A few months ago, investors were worried that China's economy was overheating. But as new loans, the leading economic indicator, grew more slowly this year, their worries may have disappeared to some extent, though this means that China's economic growth may also slow.

Yuan Gangming, a researcher at the Center for China in the World Economy under Tsinghua University, said based on statistics on the industrial added value, loans, investments, and other aspects in recent months, China's economy is not overheating. Instead, the growth rate will slow to a certain extent.

A central bank insider said that in the first half of 2010, the central bank tried to make the macro-control measures more targeted and flexible and the credit policy more practical to ensure balanced loans while continuing the moderately loose monetary policy.

China's M2, or broad money supply, reached 67.4 trillion yuan at the end of June, up almost 19 percent compared with the same period of last year, with the growth rate being 2.5 and 9.2 percentage points lower than that at the end of last month and last year, respectively.

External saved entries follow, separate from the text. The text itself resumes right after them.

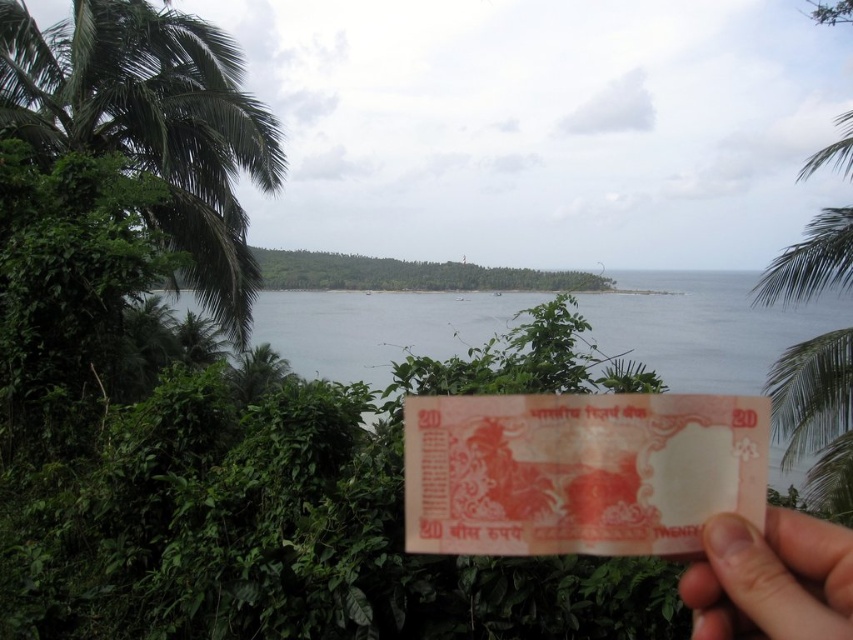
You are a photographer planning to capture a wide shot of the tropical coastal landscape. You want to include both the transparent water at center and the pink matte paper at lower right in your frame. Which object will occupy more space in your final photograph?

The transparent water at center will occupy more space in the final photograph because it is bigger than the pink matte paper at lower right according to the description.

Based on the scene description, what object is located at the coordinates point (151, 124)?

The green leafy palm tree at left is located at point (151, 124).

You are a collector of rare paper items and you see both the pink paper currency at center and the pink matte paper at lower right in the image. Which one is positioned more to the right side?

The pink matte paper at lower right is positioned more to the right side than the pink paper currency at center.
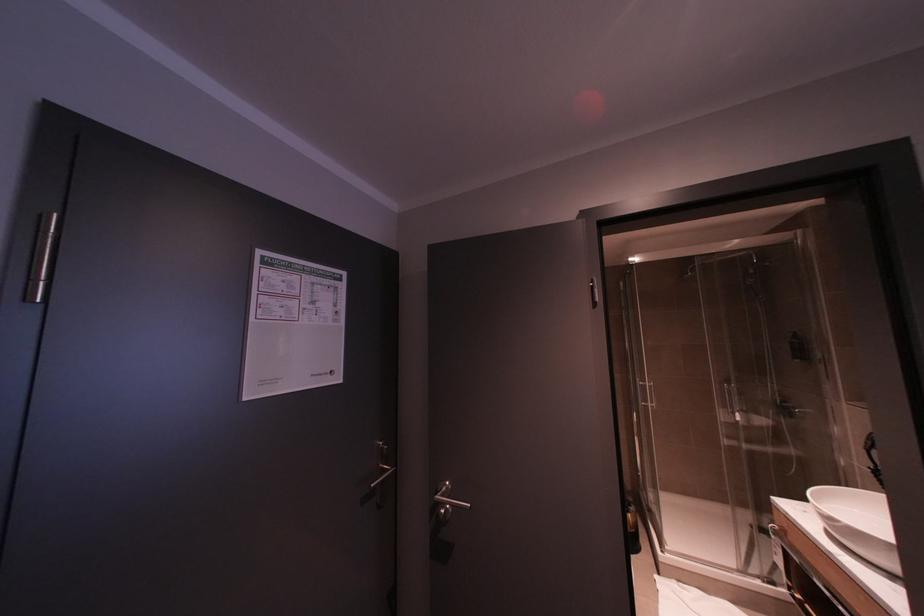
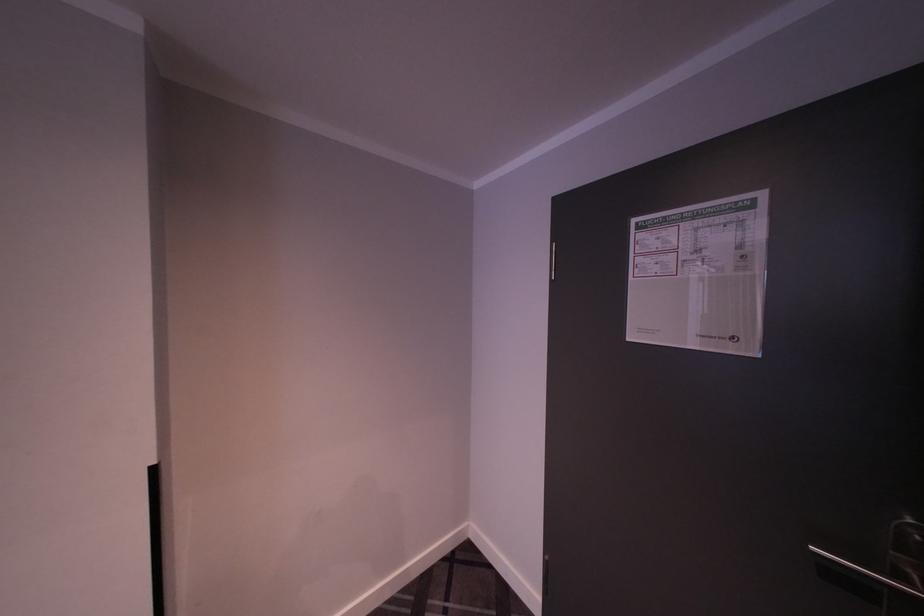
Question: The camera is either moving clockwise (left) or counter-clockwise (right) around the object. The first image is from the beginning of the video and the second image is from the end. Is the camera moving left or right when shooting the video?

Choices:
 (A) Left
 (B) Right

Answer: (B)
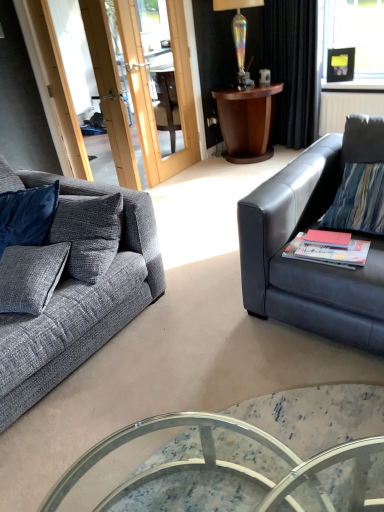
Question: Is dark wood side table at upper center wider or thinner than marble glass coffee table at center?

Choices:
 (A) wide
 (B) thin

Answer: (B)

Question: From the image's perspective, is dark wood side table at upper center located above or below marble glass coffee table at center?

Choices:
 (A) above
 (B) below

Answer: (A)

Question: Which object is positioned farthest from the iridescent glass lamp at upper center?

Choices:
 (A) matte red book at right, the first book in the right-to-left sequence
 (B) marble glass coffee table at center
 (C) matte white coffee cup at upper center
 (D) black velvet curtain at upper right
 (E) matte black couch at right, positioned as the second studio couch in left-to-right order

Answer: (B)

Question: Which object is the closest to the matte white coffee cup at upper center?

Choices:
 (A) black velvet curtain at upper right
 (B) matte red book at right, acting as the second book starting from the right
 (C) marble glass coffee table at center
 (D) dark wood side table at upper center
 (E) iridescent glass lamp at upper center

Answer: (A)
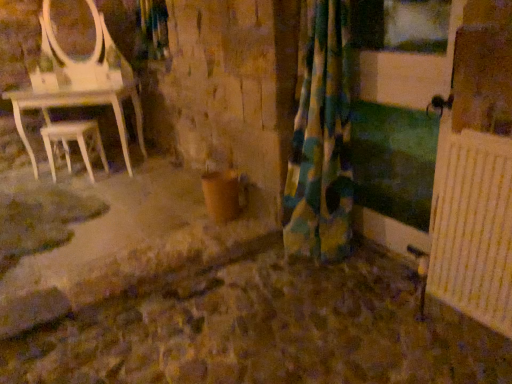
In order to click on fluffy multicolored curtain at center in this screenshot , I will do `click(321, 140)`.

This screenshot has width=512, height=384. Describe the element at coordinates (321, 140) in the screenshot. I see `fluffy multicolored curtain at center` at that location.

Describe the element at coordinates (73, 140) in the screenshot. Image resolution: width=512 pixels, height=384 pixels. I see `white wood stool at left` at that location.

What is the approximate width of white wood stool at left?

It is 11.90 inches.

You are a GUI agent. You are given a task and a screenshot of the screen. Output one action in this format:
    pyautogui.click(x=<x>, y=<y>)
    Task: Click on the white wood stool at left
    
    Given the screenshot: What is the action you would take?
    pyautogui.click(x=73, y=140)

Locate an element on the screen. This screenshot has width=512, height=384. fluffy multicolored curtain at center is located at coordinates (321, 140).

Considering the relative positions of white wood stool at left and fluffy multicolored curtain at center in the image provided, is white wood stool at left to the left or to the right of fluffy multicolored curtain at center?

white wood stool at left is to the left of fluffy multicolored curtain at center.

Between white wood stool at left and fluffy multicolored curtain at center, which one is positioned in front?

fluffy multicolored curtain at center is more forward.

Is point (56, 141) farther from camera compared to point (309, 2)?

Yes, it is behind point (309, 2).

From the image's perspective, is white wood stool at left located above or below fluffy multicolored curtain at center?

white wood stool at left is above fluffy multicolored curtain at center.

From a real-world perspective, is white wood stool at left on fluffy multicolored curtain at center?

No, from a real-world perspective, white wood stool at left is not above fluffy multicolored curtain at center.

Which of these two, white wood stool at left or fluffy multicolored curtain at center, is wider?

fluffy multicolored curtain at center.

Considering the relative sizes of white wood stool at left and fluffy multicolored curtain at center in the image provided, is white wood stool at left taller than fluffy multicolored curtain at center?

No, white wood stool at left is not taller than fluffy multicolored curtain at center.

Considering the sizes of objects white wood stool at left and fluffy multicolored curtain at center in the image provided, who is smaller, white wood stool at left or fluffy multicolored curtain at center?

white wood stool at left.

Is fluffy multicolored curtain at center a part of white wood stool at left?

No, fluffy multicolored curtain at center is located outside of white wood stool at left.

Is white wood stool at left with fluffy multicolored curtain at center?

No, white wood stool at left is not beside fluffy multicolored curtain at center.

Is white wood stool at left facing towards fluffy multicolored curtain at center?

No, white wood stool at left is not oriented towards fluffy multicolored curtain at center.

Locate an element on the screen. curtain below the white wood stool at left (from the image's perspective) is located at coordinates (321, 140).

Between fluffy multicolored curtain at center and white wood stool at left, which one appears on the left side from the viewer's perspective?

Positioned to the left is white wood stool at left.

Is the position of fluffy multicolored curtain at center more distant than that of white wood stool at left?

No, the depth of fluffy multicolored curtain at center is less than that of white wood stool at left.

Does point (297, 149) come farther from viewer compared to point (106, 160)?

No, it is in front of (106, 160).

From the image's perspective, which is above, fluffy multicolored curtain at center or white wood stool at left?

white wood stool at left.

From a real-world perspective, who is located higher, fluffy multicolored curtain at center or white wood stool at left?

From a 3D spatial view, fluffy multicolored curtain at center is above.

Between fluffy multicolored curtain at center and white wood stool at left, which one has larger width?

fluffy multicolored curtain at center is wider.

Is fluffy multicolored curtain at center shorter than white wood stool at left?

Incorrect, the height of fluffy multicolored curtain at center does not fall short of that of white wood stool at left.

Is fluffy multicolored curtain at center bigger than white wood stool at left?

Yes, fluffy multicolored curtain at center is bigger than white wood stool at left.

Is white wood stool at left located within fluffy multicolored curtain at center?

No, fluffy multicolored curtain at center does not contain white wood stool at left.

Is fluffy multicolored curtain at center far from white wood stool at left?

That's right, there is a large distance between fluffy multicolored curtain at center and white wood stool at left.

Is fluffy multicolored curtain at center turned away from white wood stool at left?

No, fluffy multicolored curtain at center is not facing the opposite direction of white wood stool at left.

Find the location of `stool that appears below the fluffy multicolored curtain at center (from a real-world perspective)`. stool that appears below the fluffy multicolored curtain at center (from a real-world perspective) is located at coordinates (73, 140).

This screenshot has width=512, height=384. Find the location of `curtain that appears above the white wood stool at left (from a real-world perspective)`. curtain that appears above the white wood stool at left (from a real-world perspective) is located at coordinates (321, 140).

Where is `curtain that is on the right side of white wood stool at left`? curtain that is on the right side of white wood stool at left is located at coordinates (321, 140).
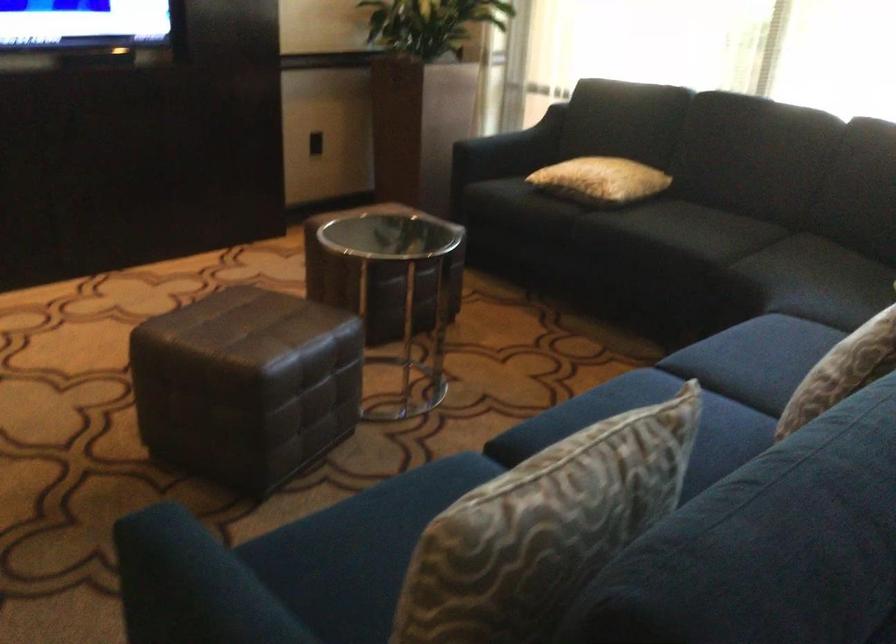
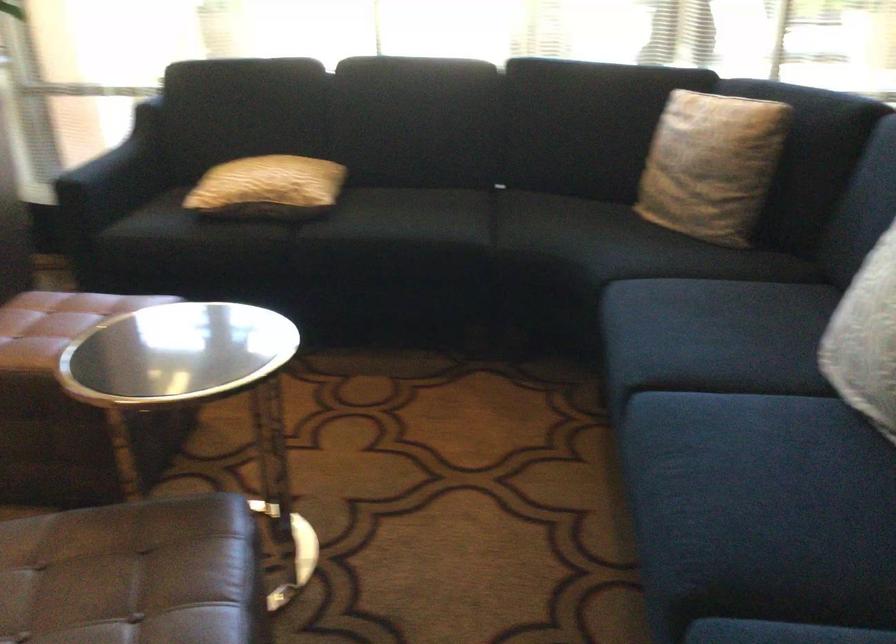
In the second image, find the point that corresponds to point (580, 176) in the first image.

(268, 187)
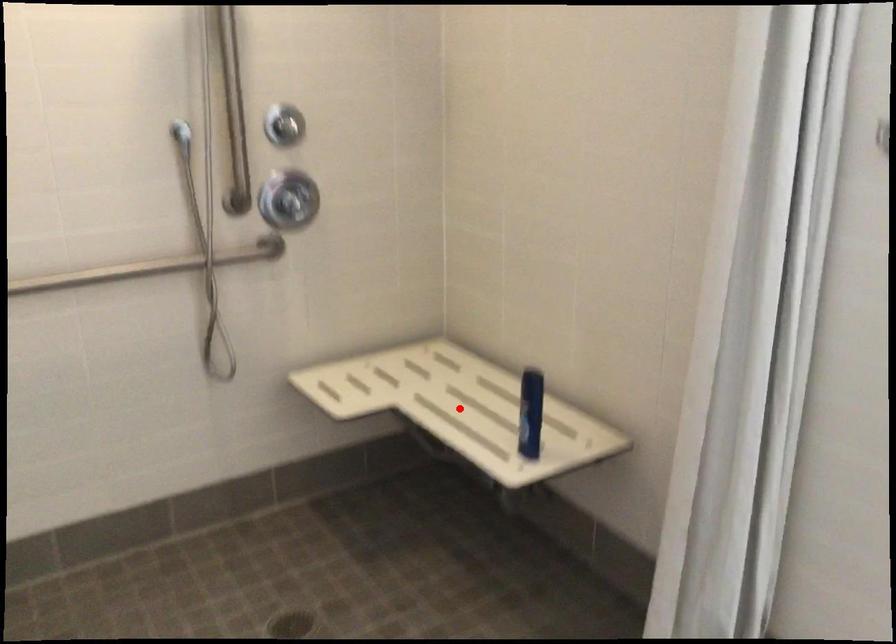
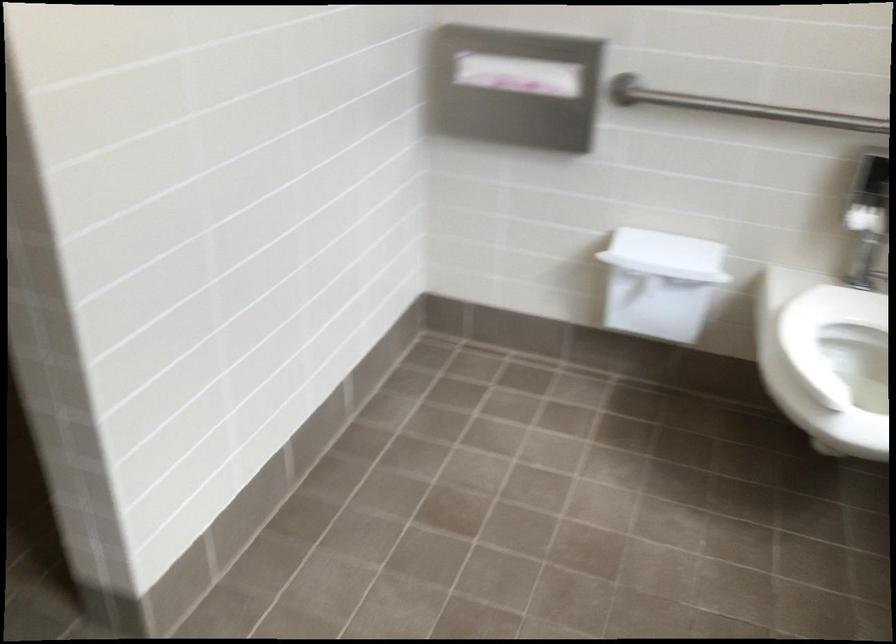
Question: I am providing you with two images of the same scene from different viewpoints. A red point is marked on the first image. Can you still see the location of the red point in image 2?

Choices:
 (A) Yes
 (B) No

Answer: (B)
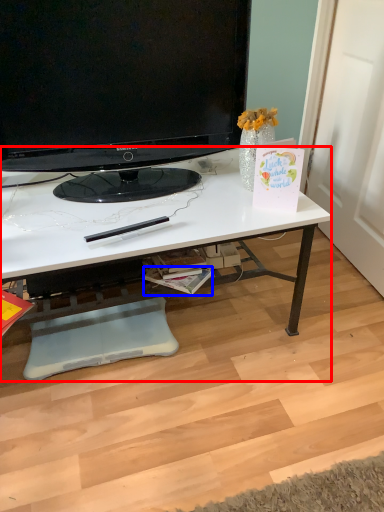
Question: Which object is closer to the camera taking this photo, desk (highlighted by a red box) or magazine (highlighted by a blue box)?

Choices:
 (A) desk
 (B) magazine

Answer: (A)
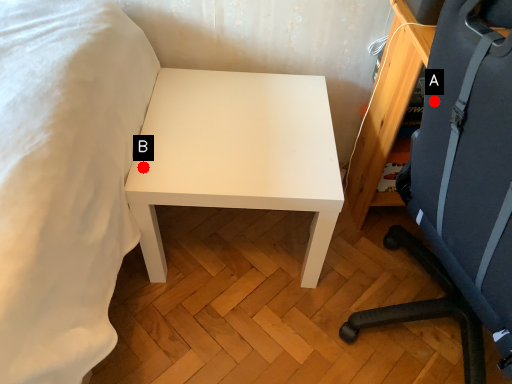
Question: Two points are circled on the image, labeled by A and B beside each circle. Among these points, which one is farthest from the camera?

Choices:
 (A) A is further
 (B) B is further

Answer: (B)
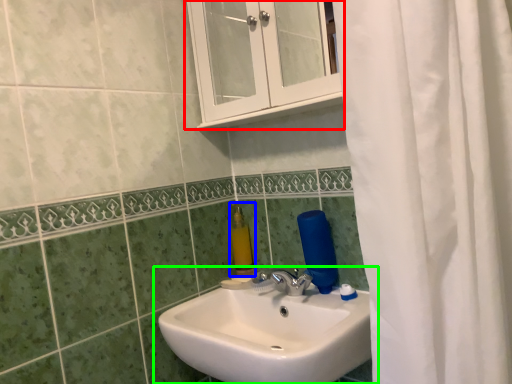
Question: Considering the real-world distances, which object is farthest from medicine cabinet (highlighted by a red box)? soap dispenser (highlighted by a blue box) or sink (highlighted by a green box)?

Choices:
 (A) soap dispenser
 (B) sink

Answer: (B)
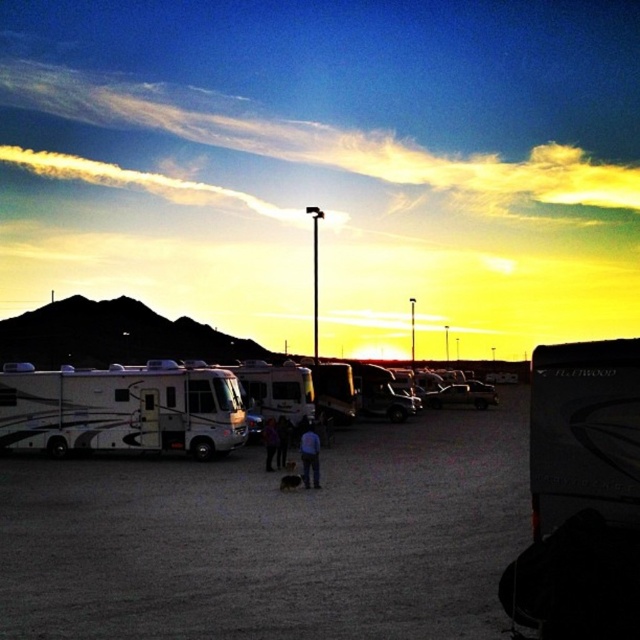
You are planning to take a photo of the metallic silver car at center and the blue jeans at center. Which object should you focus on first if you want to capture both in the same frame without moving the camera?

You should focus on the metallic silver car at center first because it is larger than the blue jeans at center, ensuring it stays in focus while adjusting for the smaller object.

You are a hiker who has just arrived at the campground and wants to park your small tent. You see the white glossy rv at center and the dark blue jeans at center. Which object is closer to you?

The white glossy rv at center is positioned over dark blue jeans at center, meaning it is closer to you.

You are standing at the edge of the campground looking towards the RVs. You see a metallic silver car at center and blue jeans at center. Which object is closer to you?

The metallic silver car at center is closer to you because it is further to the viewer than the blue jeans at center.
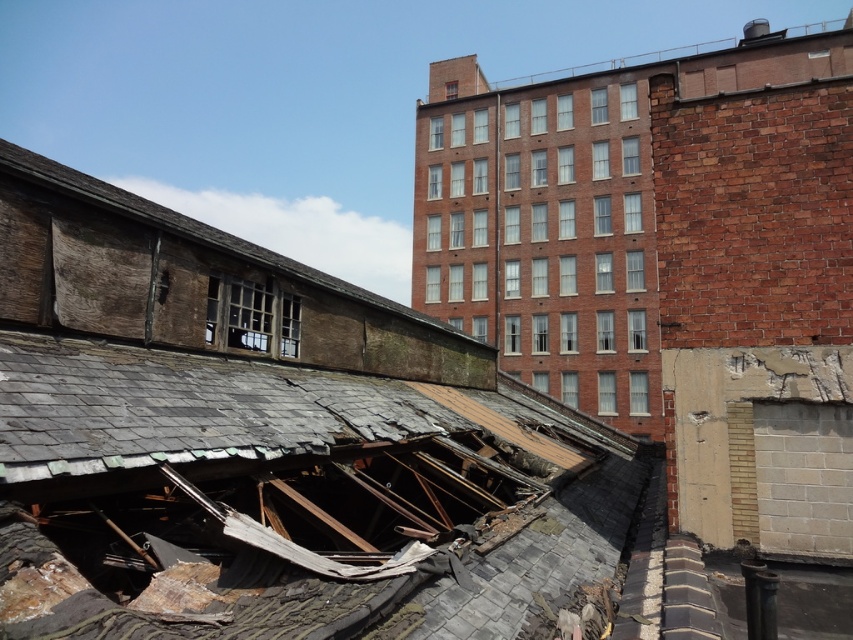
Question: From the image, what is the correct spatial relationship of weathered wood at upper left in relation to smooth brick roof at upper center?

Choices:
 (A) left
 (B) right

Answer: (A)

Question: Can you confirm if weathered wood at upper left is positioned to the left of smooth brick roof at upper center?

Choices:
 (A) no
 (B) yes

Answer: (B)

Question: Is weathered wood at upper left closer to camera compared to smooth brick roof at upper center?

Choices:
 (A) yes
 (B) no

Answer: (A)

Question: Among these objects, which one is nearest to the camera?

Choices:
 (A) smooth brick roof at upper center
 (B) weathered wood at upper left

Answer: (B)

Question: Which point appears farthest from the camera in this image?

Choices:
 (A) (540, 81)
 (B) (206, 240)

Answer: (A)

Question: Among these points, which one is nearest to the camera?

Choices:
 (A) (453, 81)
 (B) (259, 256)

Answer: (B)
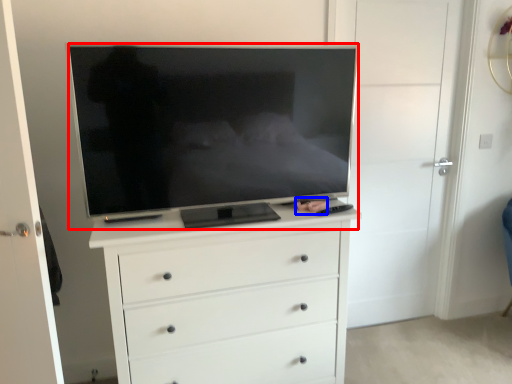
Question: Which of the following is the farthest to the observer, television (highlighted by a red box) or person (highlighted by a blue box)?

Choices:
 (A) television
 (B) person

Answer: (B)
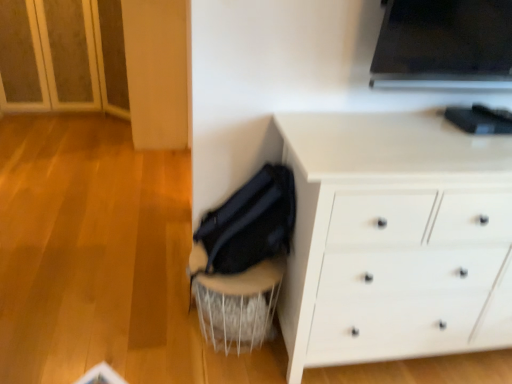
Question: Relative to velvet black swivel chair at lower center, is white matte chest of drawers at lower right in front or behind?

Choices:
 (A) front
 (B) behind

Answer: (A)

Question: From their relative heights in the image, would you say white matte chest of drawers at lower right is taller or shorter than velvet black swivel chair at lower center?

Choices:
 (A) short
 (B) tall

Answer: (B)

Question: From the image's perspective, is white matte chest of drawers at lower right positioned above or below velvet black swivel chair at lower center?

Choices:
 (A) above
 (B) below

Answer: (A)

Question: Is velvet black swivel chair at lower center wider or thinner than white matte chest of drawers at lower right?

Choices:
 (A) thin
 (B) wide

Answer: (A)

Question: Looking at the image, does velvet black swivel chair at lower center seem bigger or smaller compared to white matte chest of drawers at lower right?

Choices:
 (A) small
 (B) big

Answer: (A)

Question: In the image, is velvet black swivel chair at lower center positioned in front of or behind white matte chest of drawers at lower right?

Choices:
 (A) front
 (B) behind

Answer: (B)

Question: Is velvet black swivel chair at lower center taller or shorter than white matte chest of drawers at lower right?

Choices:
 (A) tall
 (B) short

Answer: (B)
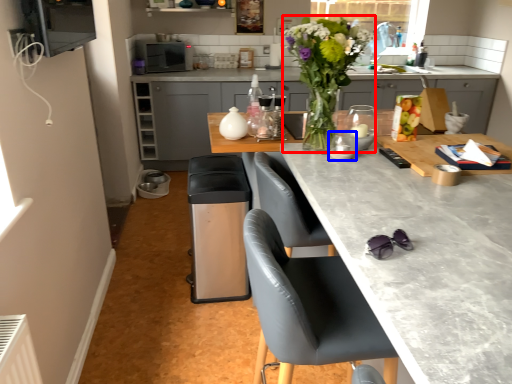
Question: Which of the following is the closest to the observer, floral arrangement (highlighted by a red box) or appliance (highlighted by a blue box)?

Choices:
 (A) floral arrangement
 (B) appliance

Answer: (A)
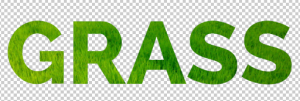
This screenshot has height=101, width=300. Identify the location of art. (212, 56).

At the same time, China's M1, or narrow money supply, totaled nearly 24.1 trillion yuan at the end of June, up nearly 25 percent compared with the same period last year, with the growth rate being 5.3 and 7.8 percentage points lower than that at the end of last month and last year, respectively. In addition, China's M0 (circulating currency) reached 3.9 trillion yuan at the end of June, up nearly 16 percent compared with the same period last year.

The expansion of bank loans has slowed and China's financial system operated smoothly, which has consolidated the upward trend in China's national economy, according to the People's Bank of China.

The Purchasing Managers' Index (PMI) for June dropped to 52.1 from 53.9 in May, down 1.8 points, worsening people's fear of a slowdown in the manufacturing industry because enterprises in some sectors had seen shrinking demand for currency loans over the past two months.

However, some experts say that there are fluctuations in economic growth. A sharp downturn may not appear if the Chinese government further conducts more flexible and effective macro-controls.